Dairsie Castle

Dairsie Castle
©2022 Gazetteer for Scotland

Dairsie Castle

A 16th-century tower house overlooking the River Eden a mile (1.5 km) south of Dairsie in Fife, Dairsie Castle had become completely ruinous but was rebuilt and restored to domestic use in 1996. This Z-plan tower house was once the property of the Bishops and Archbishops of St Andrews.

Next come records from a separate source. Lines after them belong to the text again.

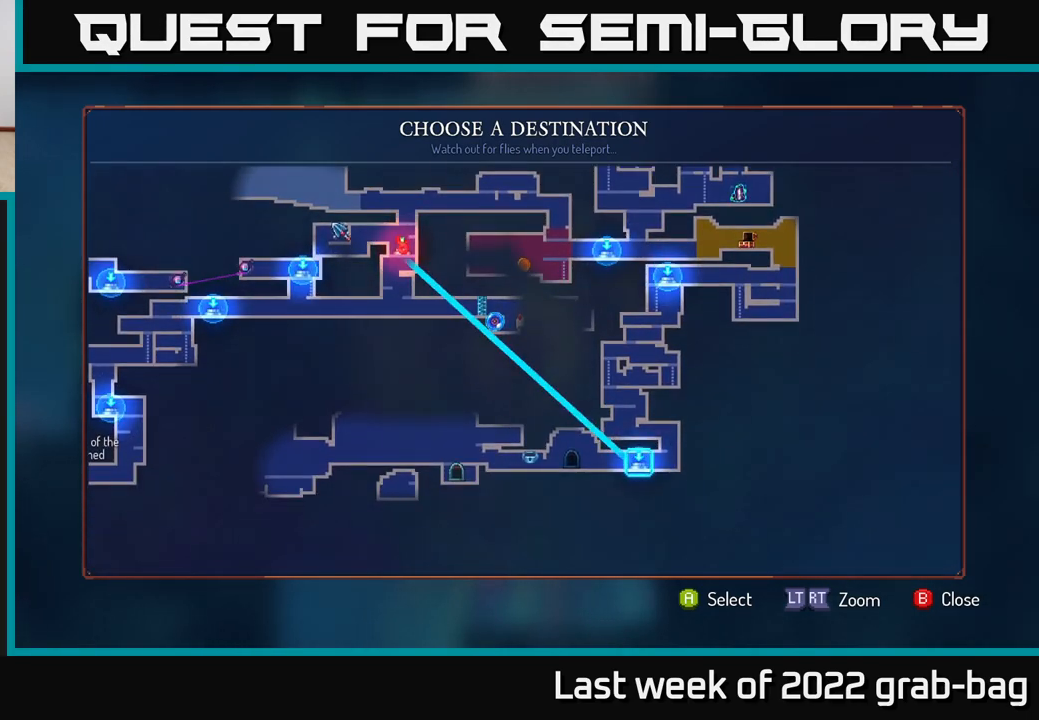
{"buttons": [], "left_stick": "center", "right_stick": "center", "events": []}
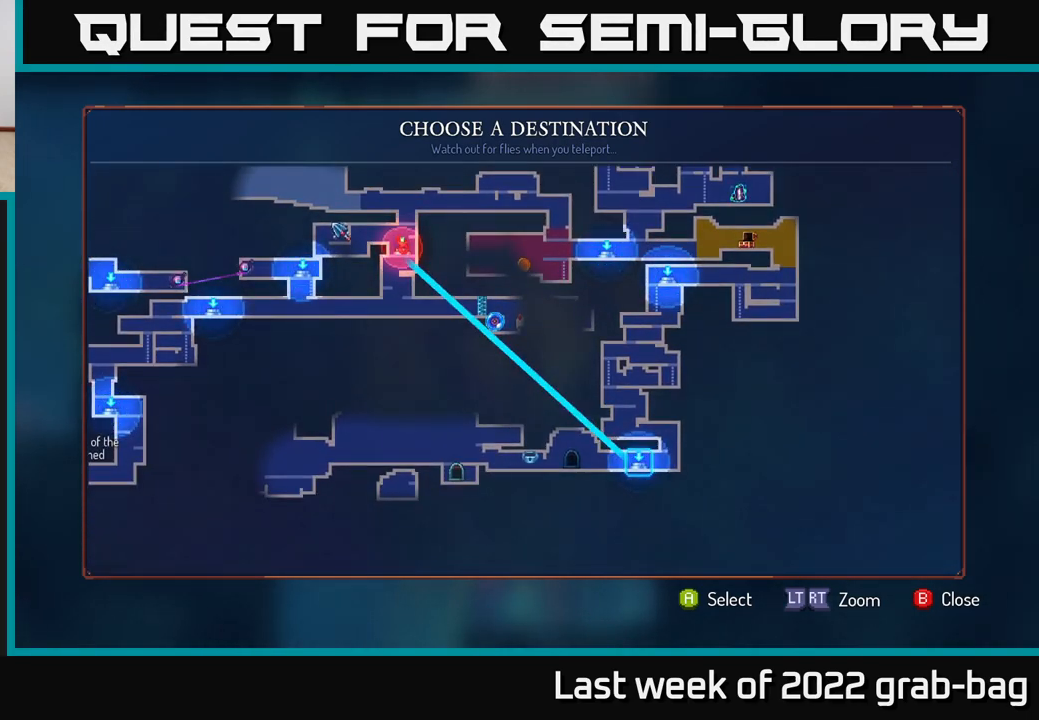
{"buttons": [], "left_stick": "center", "right_stick": "center", "events": [[17, "left_stick", "up"], [217, "left_stick", "center"], [317, "left_stick", "up"], [500, "left_stick", "center"]]}
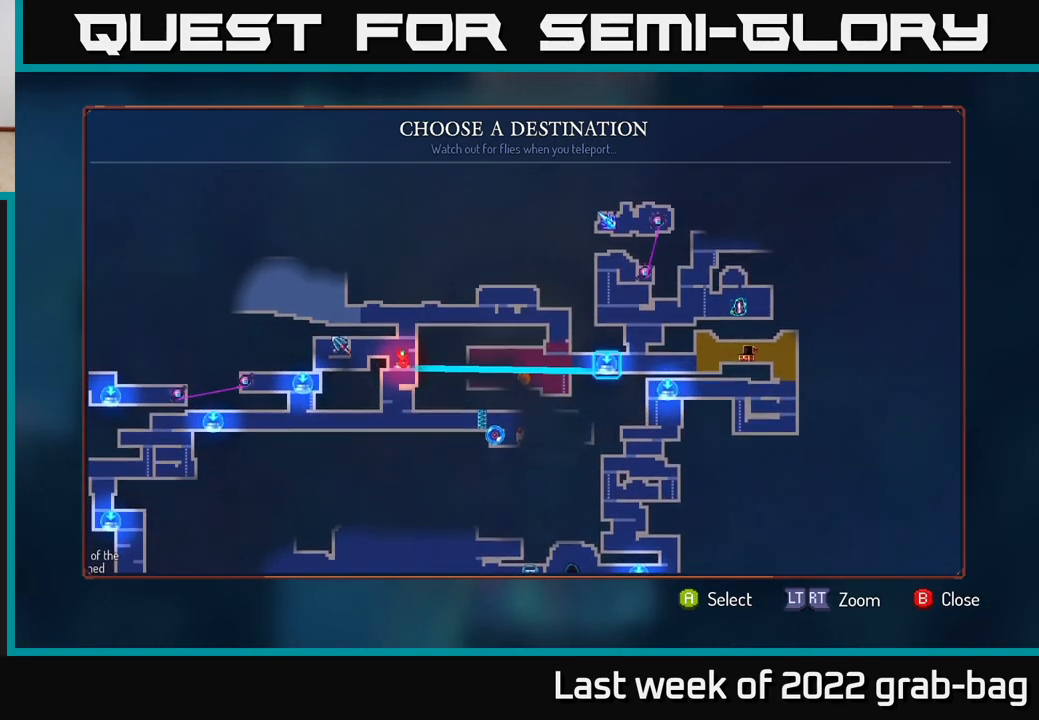
{"buttons": [], "left_stick": "center", "right_stick": "center", "events": [[300, "left_stick", "up"], [483, "left_stick", "center"]]}
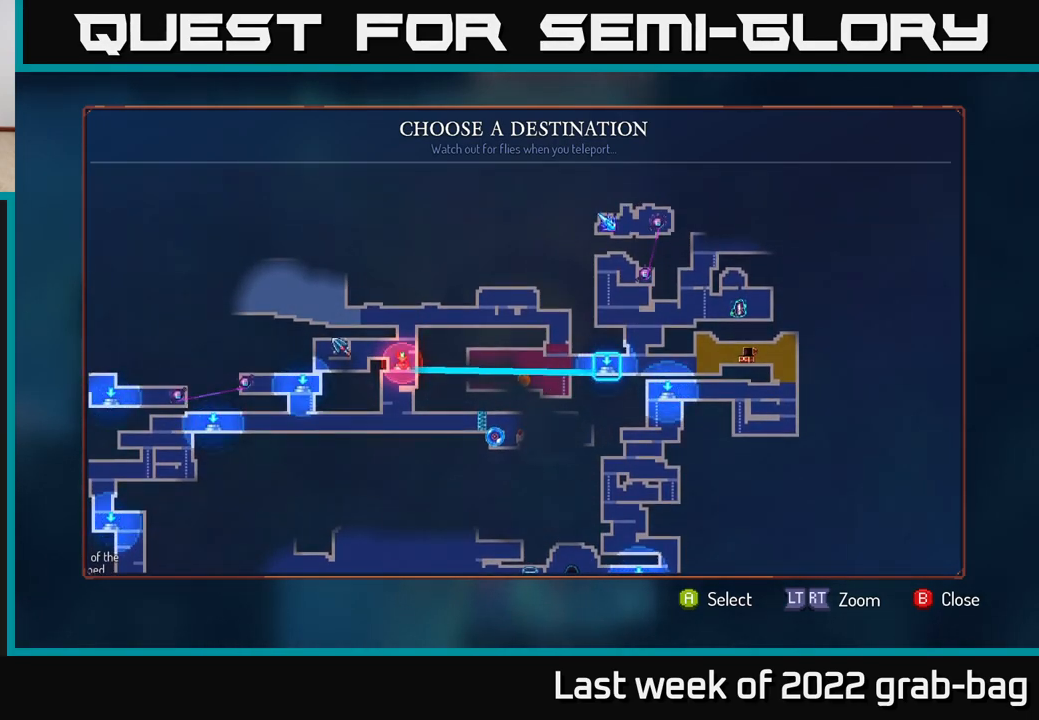
{"buttons": [], "left_stick": "right", "right_stick": "center", "events": [[200, "left_stick", "left"], [350, "left_stick", "center"], [483, "left_stick", "right"]]}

A castle is first mentioned on this site in 1160 and David II (1324 - 1371) was said to have spent much of his childhood here. It was here too that the bitterly divided Scottish Lords met in 1335 to decide how best to deal with the English, who were able to invade Scotland at will. The current structure was largely the work of the Learmonth family in the early 16th century and comprises a three-storey central block, constructed of rubble over vaulted cellars, and three ashlar towers. The castle was subject to a siege by James Douglas, 4th Earl of Morton (c.1516-81) in 1575. James VI escaped to Dairsie in 1583 following his imprisonment after the Ruthven Raid. In 1616 Dairsie passed to the Spottiswoodes and became the home of John Spottiswood, Archbishop of St. Andrews and Chancellor of Scotland (1565 - 1639), who built the adjacent Dairsie Old Parish Church in 1621. The castle became the property of the Morrisons, then the Scotts of Scotstarvit and remained continuously occupied until the 19th century when it fell into ruin. At that time one of the towers was used as a doo'cot.

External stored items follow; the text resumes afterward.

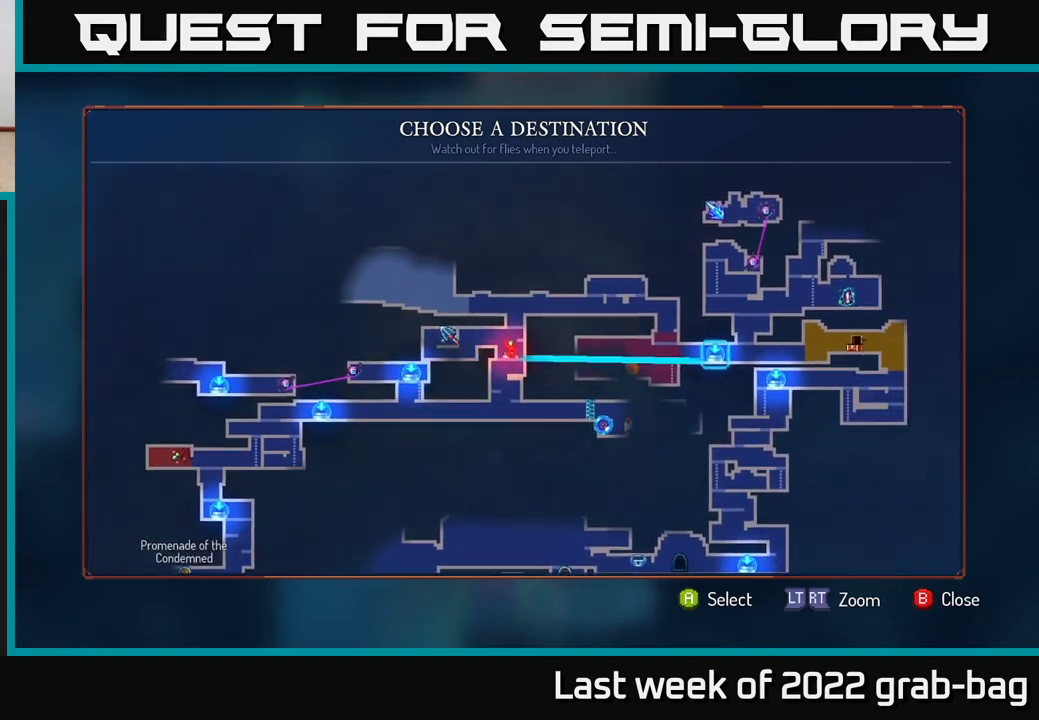
{"buttons": [], "left_stick": "center", "right_stick": "center", "events": [[133, "left_stick", "center"]]}
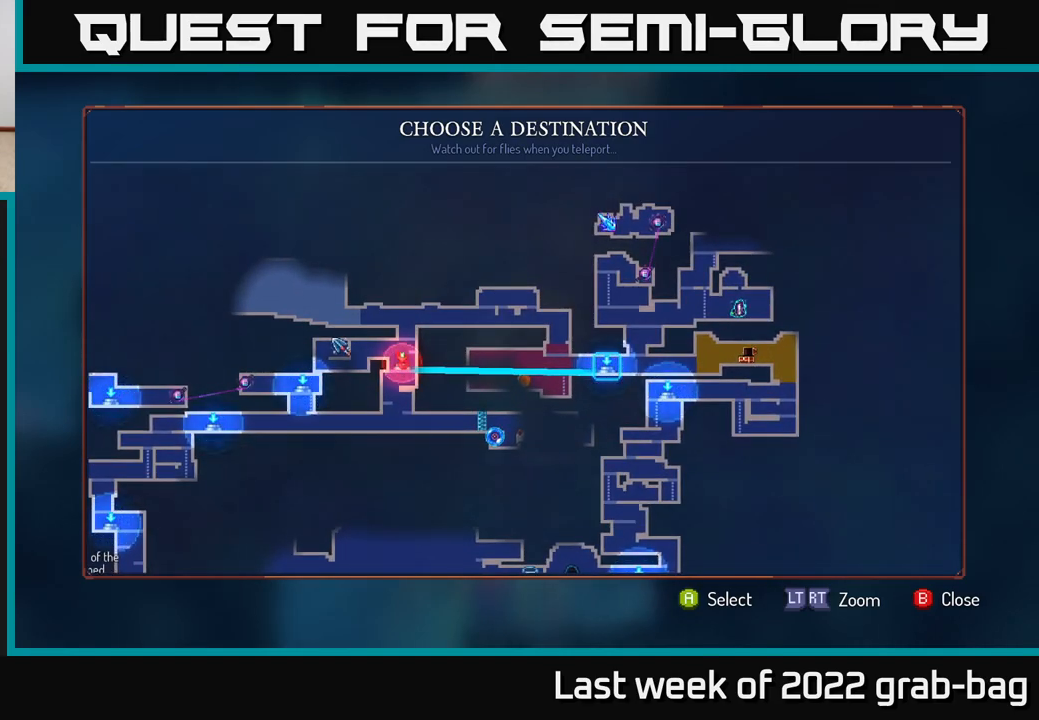
{"buttons": [], "left_stick": "center", "right_stick": "center", "events": [[367, "A", "down"], [467, "A", "up"]]}
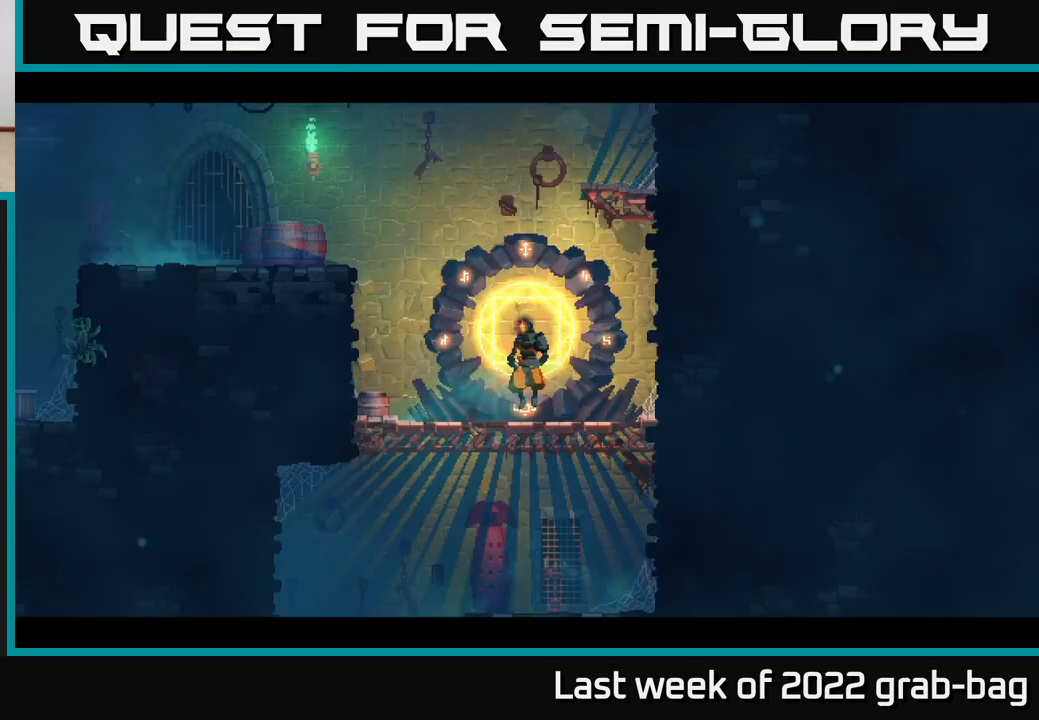
{"buttons": [], "left_stick": "center", "right_stick": "center", "events": []}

In 1996 the castle was completely restored; the vaulted cellars were converted for use as a bedroom and bathroom, the immense main bedroom was located in the central block, with further bedrooms accommodated in the towers. The great hall includes a minstrels' gallery and the entrance hall has a painted roof portraying the seals of the Bishops of St Andrews. There is a herb garden, parterre and extensive lawns, together with an avenue of lime trees, planted in 1997.